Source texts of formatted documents
=== Section Start ===
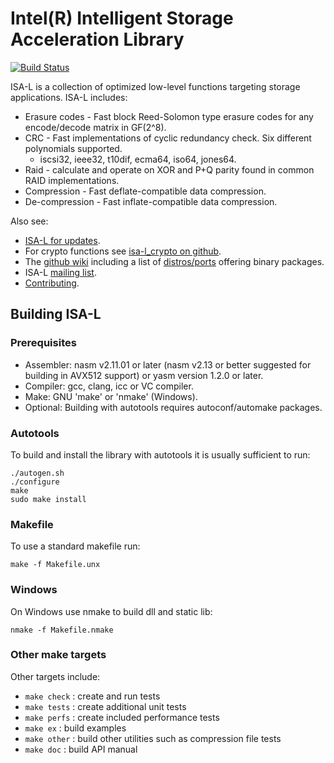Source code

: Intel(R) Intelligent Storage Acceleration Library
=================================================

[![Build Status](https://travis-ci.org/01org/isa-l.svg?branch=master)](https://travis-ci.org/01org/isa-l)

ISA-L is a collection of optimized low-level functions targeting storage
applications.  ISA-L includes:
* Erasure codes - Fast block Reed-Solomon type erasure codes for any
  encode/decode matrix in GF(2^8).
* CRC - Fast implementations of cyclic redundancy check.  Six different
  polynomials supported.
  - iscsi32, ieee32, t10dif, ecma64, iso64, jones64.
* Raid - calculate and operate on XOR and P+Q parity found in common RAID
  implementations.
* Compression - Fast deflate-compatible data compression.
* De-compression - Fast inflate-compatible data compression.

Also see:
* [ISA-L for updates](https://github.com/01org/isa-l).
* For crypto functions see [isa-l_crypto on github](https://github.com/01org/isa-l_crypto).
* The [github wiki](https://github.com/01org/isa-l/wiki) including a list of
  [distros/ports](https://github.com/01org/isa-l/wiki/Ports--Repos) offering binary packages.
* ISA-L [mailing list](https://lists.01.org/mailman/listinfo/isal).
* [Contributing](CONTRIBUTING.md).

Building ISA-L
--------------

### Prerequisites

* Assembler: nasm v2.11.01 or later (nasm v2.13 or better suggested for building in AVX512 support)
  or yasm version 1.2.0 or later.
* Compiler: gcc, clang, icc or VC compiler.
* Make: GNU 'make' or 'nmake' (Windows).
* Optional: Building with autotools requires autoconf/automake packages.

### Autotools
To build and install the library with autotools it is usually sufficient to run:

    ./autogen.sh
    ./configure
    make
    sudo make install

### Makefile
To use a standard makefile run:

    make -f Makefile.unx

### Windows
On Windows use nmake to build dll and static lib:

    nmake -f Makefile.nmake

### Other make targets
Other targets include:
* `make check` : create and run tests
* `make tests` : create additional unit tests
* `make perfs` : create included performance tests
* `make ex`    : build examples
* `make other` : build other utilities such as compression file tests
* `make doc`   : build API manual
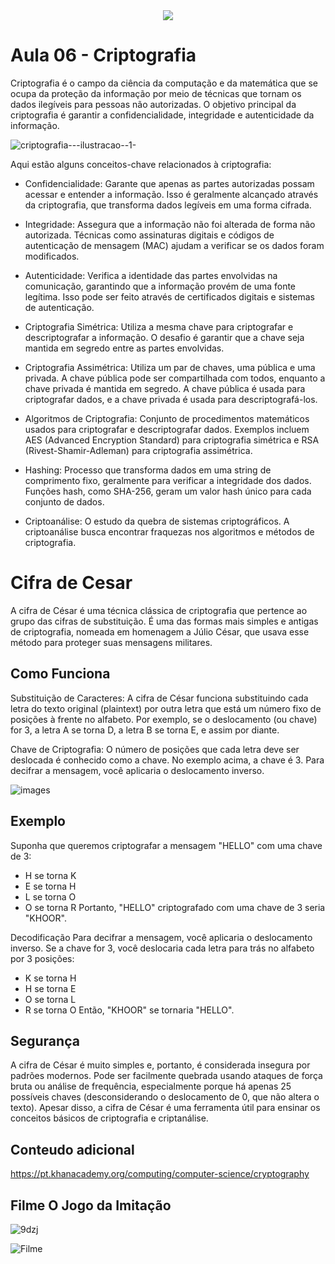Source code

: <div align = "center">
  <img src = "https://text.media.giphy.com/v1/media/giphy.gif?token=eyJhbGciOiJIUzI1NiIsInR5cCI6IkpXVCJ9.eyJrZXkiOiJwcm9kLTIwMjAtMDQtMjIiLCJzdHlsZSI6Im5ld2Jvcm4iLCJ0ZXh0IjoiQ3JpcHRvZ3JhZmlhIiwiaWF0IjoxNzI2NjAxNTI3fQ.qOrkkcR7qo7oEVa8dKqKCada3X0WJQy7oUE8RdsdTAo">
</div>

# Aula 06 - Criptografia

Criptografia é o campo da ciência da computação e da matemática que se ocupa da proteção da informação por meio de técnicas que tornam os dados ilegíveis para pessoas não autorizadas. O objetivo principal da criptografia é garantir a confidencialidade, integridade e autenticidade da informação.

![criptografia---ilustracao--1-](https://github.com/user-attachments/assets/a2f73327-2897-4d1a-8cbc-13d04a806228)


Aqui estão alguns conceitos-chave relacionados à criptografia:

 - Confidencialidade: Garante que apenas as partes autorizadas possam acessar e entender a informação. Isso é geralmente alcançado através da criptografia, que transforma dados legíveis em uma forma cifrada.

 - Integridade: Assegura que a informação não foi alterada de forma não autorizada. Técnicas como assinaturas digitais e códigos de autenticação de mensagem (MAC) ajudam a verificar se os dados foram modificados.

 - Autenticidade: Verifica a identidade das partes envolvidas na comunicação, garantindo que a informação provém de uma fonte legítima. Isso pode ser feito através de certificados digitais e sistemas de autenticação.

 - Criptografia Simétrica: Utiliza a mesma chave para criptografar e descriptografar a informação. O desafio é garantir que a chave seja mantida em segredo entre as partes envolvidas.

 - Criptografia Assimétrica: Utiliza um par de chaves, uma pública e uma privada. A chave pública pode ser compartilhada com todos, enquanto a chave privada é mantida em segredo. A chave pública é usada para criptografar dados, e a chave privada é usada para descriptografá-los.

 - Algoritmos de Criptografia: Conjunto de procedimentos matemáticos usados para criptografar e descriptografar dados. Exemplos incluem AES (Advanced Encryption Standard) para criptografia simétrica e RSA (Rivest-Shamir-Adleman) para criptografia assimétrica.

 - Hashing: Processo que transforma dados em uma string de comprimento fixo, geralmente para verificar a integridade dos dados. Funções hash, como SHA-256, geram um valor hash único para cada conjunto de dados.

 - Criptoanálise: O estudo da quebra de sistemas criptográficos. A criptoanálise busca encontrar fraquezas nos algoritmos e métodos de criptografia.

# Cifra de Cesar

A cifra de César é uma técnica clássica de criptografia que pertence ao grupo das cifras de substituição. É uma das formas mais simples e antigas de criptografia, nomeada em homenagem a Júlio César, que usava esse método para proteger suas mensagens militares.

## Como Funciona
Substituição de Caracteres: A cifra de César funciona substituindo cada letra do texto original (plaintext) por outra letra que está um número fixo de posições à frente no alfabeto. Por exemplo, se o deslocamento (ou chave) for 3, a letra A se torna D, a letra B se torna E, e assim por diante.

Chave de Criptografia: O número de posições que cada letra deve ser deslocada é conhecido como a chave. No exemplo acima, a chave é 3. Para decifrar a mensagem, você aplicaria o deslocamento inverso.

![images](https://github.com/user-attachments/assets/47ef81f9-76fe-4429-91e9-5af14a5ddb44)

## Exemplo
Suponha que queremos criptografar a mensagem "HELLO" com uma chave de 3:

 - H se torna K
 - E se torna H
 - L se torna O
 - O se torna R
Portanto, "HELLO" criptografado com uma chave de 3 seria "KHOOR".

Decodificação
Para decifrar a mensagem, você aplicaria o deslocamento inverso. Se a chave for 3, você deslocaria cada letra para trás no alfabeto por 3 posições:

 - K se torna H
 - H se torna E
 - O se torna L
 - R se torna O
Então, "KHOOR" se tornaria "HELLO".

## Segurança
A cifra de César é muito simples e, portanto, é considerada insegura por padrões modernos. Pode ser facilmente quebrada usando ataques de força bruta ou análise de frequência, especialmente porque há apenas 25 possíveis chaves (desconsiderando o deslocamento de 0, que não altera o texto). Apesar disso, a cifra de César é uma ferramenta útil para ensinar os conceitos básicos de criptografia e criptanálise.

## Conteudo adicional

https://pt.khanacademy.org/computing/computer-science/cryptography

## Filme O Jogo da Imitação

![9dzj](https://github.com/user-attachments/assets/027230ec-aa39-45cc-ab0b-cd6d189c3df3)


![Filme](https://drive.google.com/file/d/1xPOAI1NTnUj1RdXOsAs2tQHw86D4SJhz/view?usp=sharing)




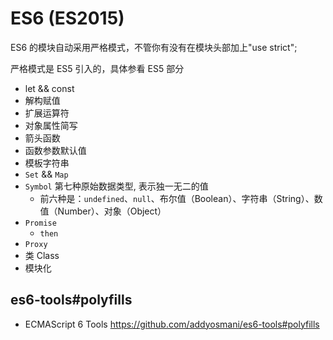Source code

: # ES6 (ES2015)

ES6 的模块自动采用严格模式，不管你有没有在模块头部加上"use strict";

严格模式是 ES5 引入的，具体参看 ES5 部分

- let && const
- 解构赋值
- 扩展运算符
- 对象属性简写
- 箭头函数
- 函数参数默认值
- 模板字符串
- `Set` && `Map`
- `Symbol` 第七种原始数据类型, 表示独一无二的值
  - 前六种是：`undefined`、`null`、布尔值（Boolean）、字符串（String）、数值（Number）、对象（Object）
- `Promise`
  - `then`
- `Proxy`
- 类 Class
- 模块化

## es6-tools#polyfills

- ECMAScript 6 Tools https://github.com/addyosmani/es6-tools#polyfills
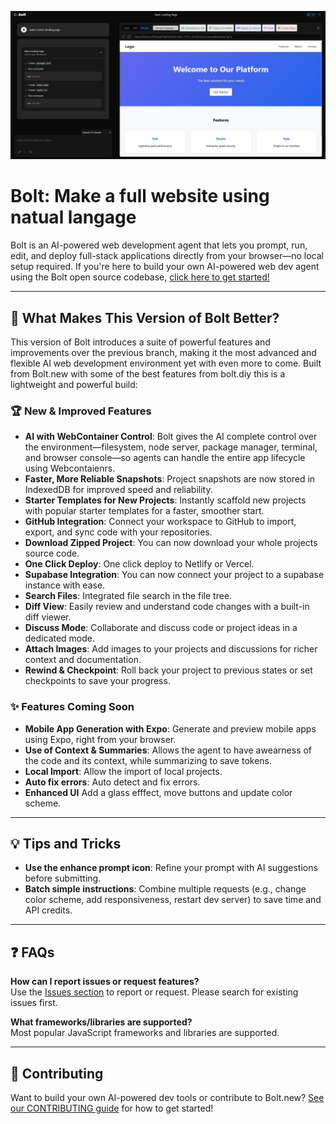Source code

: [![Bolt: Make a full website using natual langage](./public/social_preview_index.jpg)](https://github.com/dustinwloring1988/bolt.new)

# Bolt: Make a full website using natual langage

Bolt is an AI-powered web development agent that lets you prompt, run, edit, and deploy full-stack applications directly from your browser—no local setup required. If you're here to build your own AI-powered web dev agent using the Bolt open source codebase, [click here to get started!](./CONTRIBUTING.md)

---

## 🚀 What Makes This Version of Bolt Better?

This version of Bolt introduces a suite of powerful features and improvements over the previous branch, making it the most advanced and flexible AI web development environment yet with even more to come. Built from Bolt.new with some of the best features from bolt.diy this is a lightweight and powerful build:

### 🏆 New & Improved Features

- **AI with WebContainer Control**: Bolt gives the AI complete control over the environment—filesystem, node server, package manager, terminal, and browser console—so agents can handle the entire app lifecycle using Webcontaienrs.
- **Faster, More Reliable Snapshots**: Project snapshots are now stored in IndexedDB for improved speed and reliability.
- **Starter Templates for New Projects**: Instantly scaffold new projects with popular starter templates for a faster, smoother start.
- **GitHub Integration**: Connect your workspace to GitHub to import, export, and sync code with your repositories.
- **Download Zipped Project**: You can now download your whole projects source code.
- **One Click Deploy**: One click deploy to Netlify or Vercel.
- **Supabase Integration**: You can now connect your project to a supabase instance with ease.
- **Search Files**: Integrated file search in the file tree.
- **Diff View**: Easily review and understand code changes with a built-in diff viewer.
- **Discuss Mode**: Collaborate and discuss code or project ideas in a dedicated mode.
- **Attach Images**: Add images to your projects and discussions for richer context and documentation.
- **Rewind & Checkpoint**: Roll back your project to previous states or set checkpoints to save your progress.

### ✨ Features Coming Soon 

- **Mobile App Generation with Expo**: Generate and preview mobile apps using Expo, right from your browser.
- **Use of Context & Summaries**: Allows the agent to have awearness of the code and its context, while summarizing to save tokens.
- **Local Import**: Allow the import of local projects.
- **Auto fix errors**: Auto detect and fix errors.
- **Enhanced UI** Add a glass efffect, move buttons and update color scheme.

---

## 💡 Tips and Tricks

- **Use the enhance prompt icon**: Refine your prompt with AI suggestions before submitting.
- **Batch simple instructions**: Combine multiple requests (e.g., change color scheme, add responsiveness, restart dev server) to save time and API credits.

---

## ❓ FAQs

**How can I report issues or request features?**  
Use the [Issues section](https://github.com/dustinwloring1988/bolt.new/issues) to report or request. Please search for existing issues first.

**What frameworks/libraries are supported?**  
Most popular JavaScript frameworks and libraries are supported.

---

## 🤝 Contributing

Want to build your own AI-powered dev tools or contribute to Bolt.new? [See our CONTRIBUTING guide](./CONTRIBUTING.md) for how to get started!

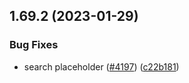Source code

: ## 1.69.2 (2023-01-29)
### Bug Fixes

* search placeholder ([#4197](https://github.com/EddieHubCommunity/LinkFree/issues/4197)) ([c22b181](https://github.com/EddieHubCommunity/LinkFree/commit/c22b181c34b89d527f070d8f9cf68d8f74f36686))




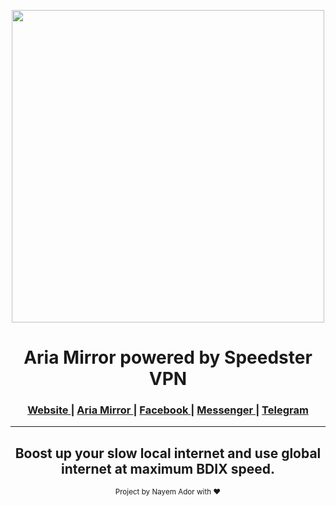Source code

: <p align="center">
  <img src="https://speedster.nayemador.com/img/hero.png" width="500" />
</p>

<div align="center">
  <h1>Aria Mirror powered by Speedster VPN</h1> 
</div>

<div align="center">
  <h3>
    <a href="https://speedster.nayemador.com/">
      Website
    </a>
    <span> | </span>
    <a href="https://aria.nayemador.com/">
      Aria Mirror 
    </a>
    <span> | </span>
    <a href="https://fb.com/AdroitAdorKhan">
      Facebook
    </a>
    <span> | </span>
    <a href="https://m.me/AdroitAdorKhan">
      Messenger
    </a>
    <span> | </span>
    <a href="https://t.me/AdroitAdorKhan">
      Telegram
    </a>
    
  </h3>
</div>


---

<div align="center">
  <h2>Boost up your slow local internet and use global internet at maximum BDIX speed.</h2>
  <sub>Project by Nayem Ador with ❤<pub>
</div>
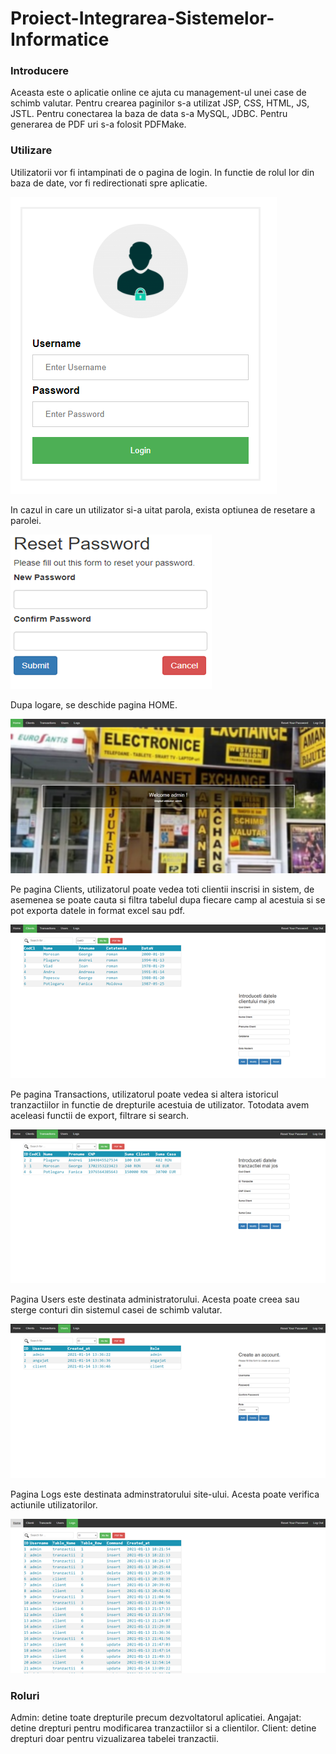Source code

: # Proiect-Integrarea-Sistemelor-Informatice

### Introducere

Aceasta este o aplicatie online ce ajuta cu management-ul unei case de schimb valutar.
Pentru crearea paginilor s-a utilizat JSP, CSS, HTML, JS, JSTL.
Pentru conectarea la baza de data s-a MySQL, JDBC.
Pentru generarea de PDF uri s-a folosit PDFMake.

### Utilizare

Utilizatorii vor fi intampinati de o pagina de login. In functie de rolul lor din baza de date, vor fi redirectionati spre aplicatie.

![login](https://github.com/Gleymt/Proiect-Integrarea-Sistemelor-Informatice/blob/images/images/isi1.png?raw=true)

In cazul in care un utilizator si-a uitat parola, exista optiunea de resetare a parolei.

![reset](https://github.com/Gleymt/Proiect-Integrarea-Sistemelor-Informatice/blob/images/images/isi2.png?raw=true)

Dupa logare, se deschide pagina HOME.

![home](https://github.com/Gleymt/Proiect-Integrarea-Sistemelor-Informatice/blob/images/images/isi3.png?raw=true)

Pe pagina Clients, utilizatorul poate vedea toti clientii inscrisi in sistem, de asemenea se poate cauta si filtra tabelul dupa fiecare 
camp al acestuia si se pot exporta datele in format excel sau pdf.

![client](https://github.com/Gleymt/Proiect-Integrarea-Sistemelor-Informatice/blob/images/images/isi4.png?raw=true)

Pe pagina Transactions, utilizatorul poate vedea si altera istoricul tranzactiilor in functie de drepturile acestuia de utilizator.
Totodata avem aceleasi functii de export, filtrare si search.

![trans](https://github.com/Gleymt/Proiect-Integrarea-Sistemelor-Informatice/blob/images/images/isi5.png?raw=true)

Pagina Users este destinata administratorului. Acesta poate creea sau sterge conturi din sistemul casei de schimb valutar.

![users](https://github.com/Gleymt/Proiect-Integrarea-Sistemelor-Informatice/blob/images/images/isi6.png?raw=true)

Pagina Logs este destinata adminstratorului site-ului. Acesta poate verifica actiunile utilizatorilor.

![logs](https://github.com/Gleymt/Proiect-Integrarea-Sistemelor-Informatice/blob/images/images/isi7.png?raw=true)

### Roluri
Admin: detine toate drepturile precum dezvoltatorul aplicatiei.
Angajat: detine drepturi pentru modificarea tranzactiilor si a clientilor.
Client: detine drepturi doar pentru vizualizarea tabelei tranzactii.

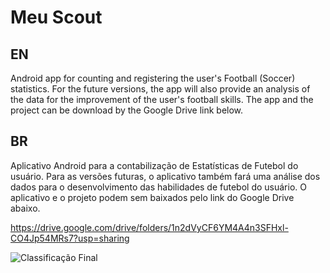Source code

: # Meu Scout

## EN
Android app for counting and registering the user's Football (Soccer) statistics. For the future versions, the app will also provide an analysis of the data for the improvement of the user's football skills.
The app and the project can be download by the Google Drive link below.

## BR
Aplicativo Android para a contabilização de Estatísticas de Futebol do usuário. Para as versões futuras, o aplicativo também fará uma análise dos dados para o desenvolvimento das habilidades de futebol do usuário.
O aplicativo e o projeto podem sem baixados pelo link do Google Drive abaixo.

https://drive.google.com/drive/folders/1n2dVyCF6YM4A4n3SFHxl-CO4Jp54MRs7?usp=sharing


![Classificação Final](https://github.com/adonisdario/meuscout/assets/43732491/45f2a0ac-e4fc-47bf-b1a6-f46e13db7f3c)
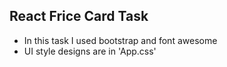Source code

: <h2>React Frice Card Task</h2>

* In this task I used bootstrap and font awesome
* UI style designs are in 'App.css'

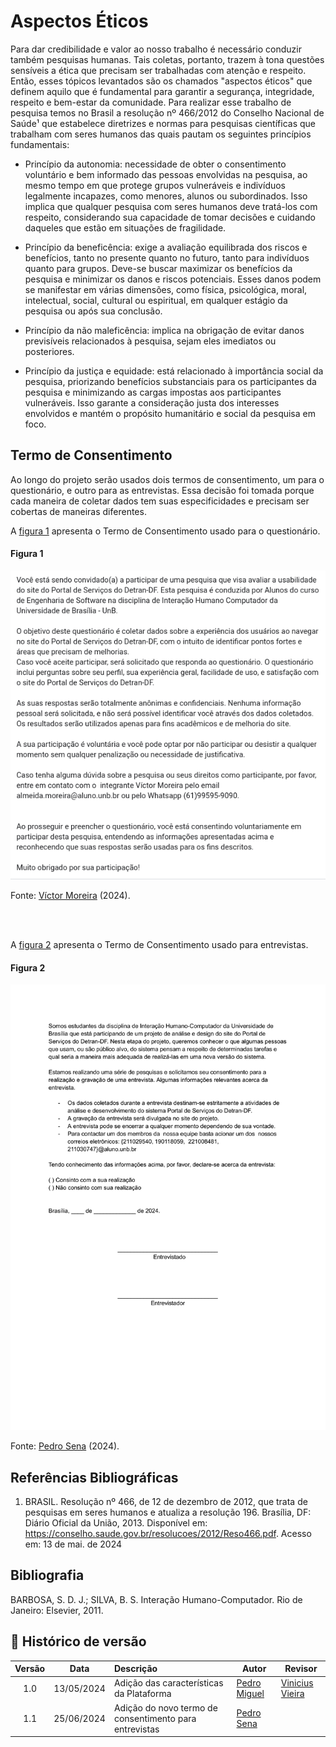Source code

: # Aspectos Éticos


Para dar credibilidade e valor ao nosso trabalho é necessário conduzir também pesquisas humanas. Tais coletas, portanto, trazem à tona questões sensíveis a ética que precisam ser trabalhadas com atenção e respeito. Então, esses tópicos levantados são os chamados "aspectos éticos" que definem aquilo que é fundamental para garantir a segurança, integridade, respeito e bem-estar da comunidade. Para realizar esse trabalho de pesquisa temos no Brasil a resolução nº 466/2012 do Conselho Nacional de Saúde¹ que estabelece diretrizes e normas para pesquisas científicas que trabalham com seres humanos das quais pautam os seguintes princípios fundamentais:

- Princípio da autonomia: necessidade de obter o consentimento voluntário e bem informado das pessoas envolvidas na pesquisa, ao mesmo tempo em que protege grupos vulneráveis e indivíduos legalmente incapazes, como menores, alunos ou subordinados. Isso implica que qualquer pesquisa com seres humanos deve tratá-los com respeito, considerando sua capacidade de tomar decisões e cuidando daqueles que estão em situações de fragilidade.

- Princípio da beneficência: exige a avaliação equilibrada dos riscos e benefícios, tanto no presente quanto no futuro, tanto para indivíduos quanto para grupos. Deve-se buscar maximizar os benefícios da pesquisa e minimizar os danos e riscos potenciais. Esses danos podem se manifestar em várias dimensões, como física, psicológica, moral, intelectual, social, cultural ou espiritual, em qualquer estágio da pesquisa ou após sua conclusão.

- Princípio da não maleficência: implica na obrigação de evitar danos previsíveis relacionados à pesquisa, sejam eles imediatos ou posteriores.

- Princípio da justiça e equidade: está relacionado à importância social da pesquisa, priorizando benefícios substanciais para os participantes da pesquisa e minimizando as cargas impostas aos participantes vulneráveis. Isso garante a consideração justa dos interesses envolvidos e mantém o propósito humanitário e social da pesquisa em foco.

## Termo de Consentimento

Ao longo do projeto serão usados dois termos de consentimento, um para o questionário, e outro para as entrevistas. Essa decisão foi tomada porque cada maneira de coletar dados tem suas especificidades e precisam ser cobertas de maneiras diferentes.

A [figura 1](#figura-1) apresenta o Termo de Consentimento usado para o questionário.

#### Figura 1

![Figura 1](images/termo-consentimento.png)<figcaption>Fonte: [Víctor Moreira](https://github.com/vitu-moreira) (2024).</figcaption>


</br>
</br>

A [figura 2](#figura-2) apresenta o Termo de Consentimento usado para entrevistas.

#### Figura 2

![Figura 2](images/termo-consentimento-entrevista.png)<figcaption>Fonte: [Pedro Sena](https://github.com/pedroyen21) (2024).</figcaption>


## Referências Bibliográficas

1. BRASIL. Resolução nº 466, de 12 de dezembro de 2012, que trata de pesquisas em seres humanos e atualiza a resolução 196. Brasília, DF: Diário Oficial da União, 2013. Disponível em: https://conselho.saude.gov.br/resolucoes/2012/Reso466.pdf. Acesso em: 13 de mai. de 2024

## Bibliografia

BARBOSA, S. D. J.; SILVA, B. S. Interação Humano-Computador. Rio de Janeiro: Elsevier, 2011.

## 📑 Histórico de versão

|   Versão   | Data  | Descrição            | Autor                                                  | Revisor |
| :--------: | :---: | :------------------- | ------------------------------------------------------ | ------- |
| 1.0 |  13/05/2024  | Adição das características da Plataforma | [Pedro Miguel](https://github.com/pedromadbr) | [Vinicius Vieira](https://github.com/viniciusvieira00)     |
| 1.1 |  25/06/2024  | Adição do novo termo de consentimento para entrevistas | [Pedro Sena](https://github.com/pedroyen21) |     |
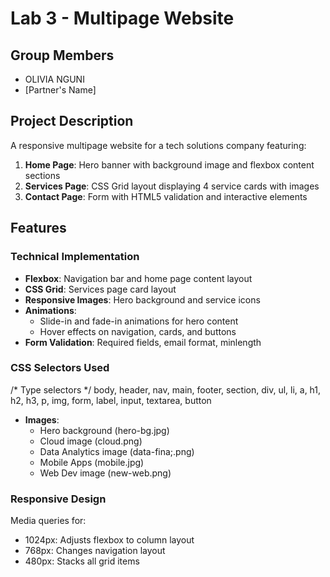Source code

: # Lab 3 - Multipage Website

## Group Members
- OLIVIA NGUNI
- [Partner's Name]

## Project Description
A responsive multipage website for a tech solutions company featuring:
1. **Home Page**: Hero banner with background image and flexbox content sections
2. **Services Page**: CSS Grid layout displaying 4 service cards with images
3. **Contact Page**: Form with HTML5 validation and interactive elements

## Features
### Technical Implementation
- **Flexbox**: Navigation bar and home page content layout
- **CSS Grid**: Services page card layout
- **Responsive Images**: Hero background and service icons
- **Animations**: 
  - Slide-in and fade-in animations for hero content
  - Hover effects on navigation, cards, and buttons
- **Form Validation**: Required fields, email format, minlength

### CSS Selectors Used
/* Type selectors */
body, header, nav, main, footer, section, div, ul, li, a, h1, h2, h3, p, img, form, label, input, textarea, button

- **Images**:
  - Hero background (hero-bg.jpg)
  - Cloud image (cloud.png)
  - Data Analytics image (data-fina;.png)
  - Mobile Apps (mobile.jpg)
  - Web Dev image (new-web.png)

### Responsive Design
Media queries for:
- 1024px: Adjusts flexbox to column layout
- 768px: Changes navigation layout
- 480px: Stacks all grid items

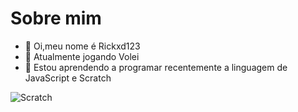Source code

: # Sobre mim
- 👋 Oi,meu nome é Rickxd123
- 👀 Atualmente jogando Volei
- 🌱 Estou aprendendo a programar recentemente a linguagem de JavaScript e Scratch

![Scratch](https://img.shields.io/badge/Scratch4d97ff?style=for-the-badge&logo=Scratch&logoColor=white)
=== Section End ===
### What you should do
Exact repeat, pictures omitted: give every line from the top of the records down to and including the line with "including a list of".

### Output below
Source code

: Intel(R) Intelligent Storage Acceleration Library
=================================================

[![Build Status](https://travis-ci.org/01org/isa-l.svg?branch=master)](https://travis-ci.org/01org/isa-l)

ISA-L is a collection of optimized low-level functions targeting storage
applications.  ISA-L includes:
* Erasure codes - Fast block Reed-Solomon type erasure codes for any
  encode/decode matrix in GF(2^8).
* CRC - Fast implementations of cyclic redundancy check.  Six different
  polynomials supported.
  - iscsi32, ieee32, t10dif, ecma64, iso64, jones64.
* Raid - calculate and operate on XOR and P+Q parity found in common RAID
  implementations.
* Compression - Fast deflate-compatible data compression.
* De-compression - Fast inflate-compatible data compression.

Also see:
* [ISA-L for updates](https://github.com/01org/isa-l).
* For crypto functions see [isa-l_crypto on github](https://github.com/01org/isa-l_crypto).
* The [github wiki](https://github.com/01org/isa-l/wiki) including a list of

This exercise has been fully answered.